In this assignment, you will use the UML Class Diagrams, UML Sequence Diagrams,
Regular Expressions, and
State Automata modelling languages to design and verify a communication protocol of a client-server
system. The client part of the system has a user interface from which the user
can input messages and send them. The client also receives messages from
a chat room which it has subscribed to. A chat room is a server.
It receives messages from its clients and broadcasts these messages to subscribed
clients. A chat room can have 0 or more clients. A client can
be connected to 0 or more chat rooms at any time. In your design,
there will be no actual interaction with the human user.
Rather, the clients simulate human operations
(i.e., sending connection requests and sending messages) in a
random way.
You are given
an implementation along with the object-interaction trace (in a file) obtained from the existing implementation.
You need to model first a set of Regular Expressions, and then a set of FSAs, which you will
subsequently encode, to automatically verify whether
the system implementation complies with the system (protocol)
specification given in the requirements below (and modelled visually in Sequence Diagram form).
The following is a textual description of a simple protocol:
There are 6 clients and 2 chat rooms in the system. The clients
must be connected to a chat room before they can randomly send
messages.
The system works in a round-robin fashion.
In each round, a random client will connect or send a message to
a random chat room.
Initially, the clients are not connected. They try to connect to
a random chat room in each round. The requested chat room immediately
receives the request (no network delays).
A chat room can accept at most 3 clients. It accepts a
connection request if and only if its capacity is not exceeded.
The requesting client receives acceptance or rejection from the
chat room immediately (no network delays).
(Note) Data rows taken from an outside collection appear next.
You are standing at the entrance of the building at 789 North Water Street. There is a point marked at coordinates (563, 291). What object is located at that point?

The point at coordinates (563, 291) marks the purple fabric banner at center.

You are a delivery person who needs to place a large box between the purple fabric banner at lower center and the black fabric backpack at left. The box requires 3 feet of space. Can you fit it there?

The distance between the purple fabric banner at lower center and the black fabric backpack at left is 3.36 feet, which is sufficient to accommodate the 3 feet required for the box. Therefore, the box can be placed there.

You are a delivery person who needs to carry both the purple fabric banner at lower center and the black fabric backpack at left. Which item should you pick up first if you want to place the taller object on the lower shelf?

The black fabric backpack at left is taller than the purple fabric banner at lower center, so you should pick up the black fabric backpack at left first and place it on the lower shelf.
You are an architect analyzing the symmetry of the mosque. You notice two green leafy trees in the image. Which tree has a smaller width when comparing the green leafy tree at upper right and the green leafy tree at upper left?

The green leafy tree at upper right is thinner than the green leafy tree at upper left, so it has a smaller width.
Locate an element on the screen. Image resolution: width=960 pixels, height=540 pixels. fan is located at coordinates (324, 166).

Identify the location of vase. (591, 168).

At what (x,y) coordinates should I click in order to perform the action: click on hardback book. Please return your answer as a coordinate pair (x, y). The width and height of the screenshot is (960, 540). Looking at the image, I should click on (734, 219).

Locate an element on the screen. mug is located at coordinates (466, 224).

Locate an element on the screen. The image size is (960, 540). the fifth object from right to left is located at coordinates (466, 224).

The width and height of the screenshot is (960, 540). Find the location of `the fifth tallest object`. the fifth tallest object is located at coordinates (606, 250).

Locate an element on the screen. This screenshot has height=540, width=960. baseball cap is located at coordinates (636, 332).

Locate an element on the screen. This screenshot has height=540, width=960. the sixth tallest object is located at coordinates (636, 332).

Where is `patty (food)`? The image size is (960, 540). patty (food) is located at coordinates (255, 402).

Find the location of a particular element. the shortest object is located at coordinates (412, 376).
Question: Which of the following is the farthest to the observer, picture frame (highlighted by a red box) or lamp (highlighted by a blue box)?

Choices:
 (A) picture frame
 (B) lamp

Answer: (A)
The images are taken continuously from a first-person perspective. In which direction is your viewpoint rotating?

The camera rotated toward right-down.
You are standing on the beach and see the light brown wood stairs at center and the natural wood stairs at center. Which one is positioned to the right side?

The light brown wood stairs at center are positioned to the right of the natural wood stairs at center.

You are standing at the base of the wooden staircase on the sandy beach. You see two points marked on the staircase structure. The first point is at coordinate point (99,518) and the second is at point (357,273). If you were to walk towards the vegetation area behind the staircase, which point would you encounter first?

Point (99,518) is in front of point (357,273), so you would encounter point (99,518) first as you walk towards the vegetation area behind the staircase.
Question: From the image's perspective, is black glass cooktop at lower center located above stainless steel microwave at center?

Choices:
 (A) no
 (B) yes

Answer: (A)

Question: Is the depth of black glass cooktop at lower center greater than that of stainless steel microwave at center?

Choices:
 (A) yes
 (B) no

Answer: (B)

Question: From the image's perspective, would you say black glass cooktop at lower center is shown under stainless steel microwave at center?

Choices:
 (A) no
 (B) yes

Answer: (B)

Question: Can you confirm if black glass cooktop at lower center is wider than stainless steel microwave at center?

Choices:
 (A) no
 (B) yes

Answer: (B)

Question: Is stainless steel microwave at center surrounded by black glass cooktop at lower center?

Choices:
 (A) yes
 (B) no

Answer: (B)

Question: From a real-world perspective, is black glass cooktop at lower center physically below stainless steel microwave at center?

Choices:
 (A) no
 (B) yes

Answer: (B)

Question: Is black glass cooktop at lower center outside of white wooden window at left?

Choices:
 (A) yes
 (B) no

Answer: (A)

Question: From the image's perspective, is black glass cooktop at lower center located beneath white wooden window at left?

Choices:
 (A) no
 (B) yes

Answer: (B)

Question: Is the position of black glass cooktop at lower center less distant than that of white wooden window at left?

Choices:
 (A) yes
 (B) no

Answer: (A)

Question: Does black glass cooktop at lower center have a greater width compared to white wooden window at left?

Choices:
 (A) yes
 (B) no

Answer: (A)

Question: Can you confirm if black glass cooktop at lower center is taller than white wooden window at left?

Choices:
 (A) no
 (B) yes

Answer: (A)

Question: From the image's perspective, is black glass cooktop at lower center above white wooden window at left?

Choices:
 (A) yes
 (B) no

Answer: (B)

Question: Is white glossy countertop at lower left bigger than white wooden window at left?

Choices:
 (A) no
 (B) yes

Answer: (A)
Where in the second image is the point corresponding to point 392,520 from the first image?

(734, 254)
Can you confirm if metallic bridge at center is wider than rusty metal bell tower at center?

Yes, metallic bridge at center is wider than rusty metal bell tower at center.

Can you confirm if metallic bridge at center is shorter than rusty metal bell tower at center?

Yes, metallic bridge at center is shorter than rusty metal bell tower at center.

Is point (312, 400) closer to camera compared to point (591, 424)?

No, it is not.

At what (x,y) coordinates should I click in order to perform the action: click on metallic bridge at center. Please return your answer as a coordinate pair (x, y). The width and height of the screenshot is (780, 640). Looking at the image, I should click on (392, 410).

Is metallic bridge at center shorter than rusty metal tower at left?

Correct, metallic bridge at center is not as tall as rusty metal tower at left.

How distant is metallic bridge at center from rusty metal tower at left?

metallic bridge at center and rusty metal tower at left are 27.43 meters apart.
When connected, a client sends random messages to the chat room
in each round. The chat room immediately receives the message.
It processes the message and broadcasts it to all the other clients
(except the sender) connected to it.
The clients immediately receive the broadcast messages.
For simplicity, disconnection and reconnection need not be modelled.
Interaction behaviour to be verified (use cases):
When a client sends a connection request to a chat room, the
chat room immediately responds by printing to the output.
On receiving a connection request, the chat room immediately
makes a decision whether to accept the client or reject it.
When a chat room accepts a client, the client immediately
receives the acceptance and dumps to the output.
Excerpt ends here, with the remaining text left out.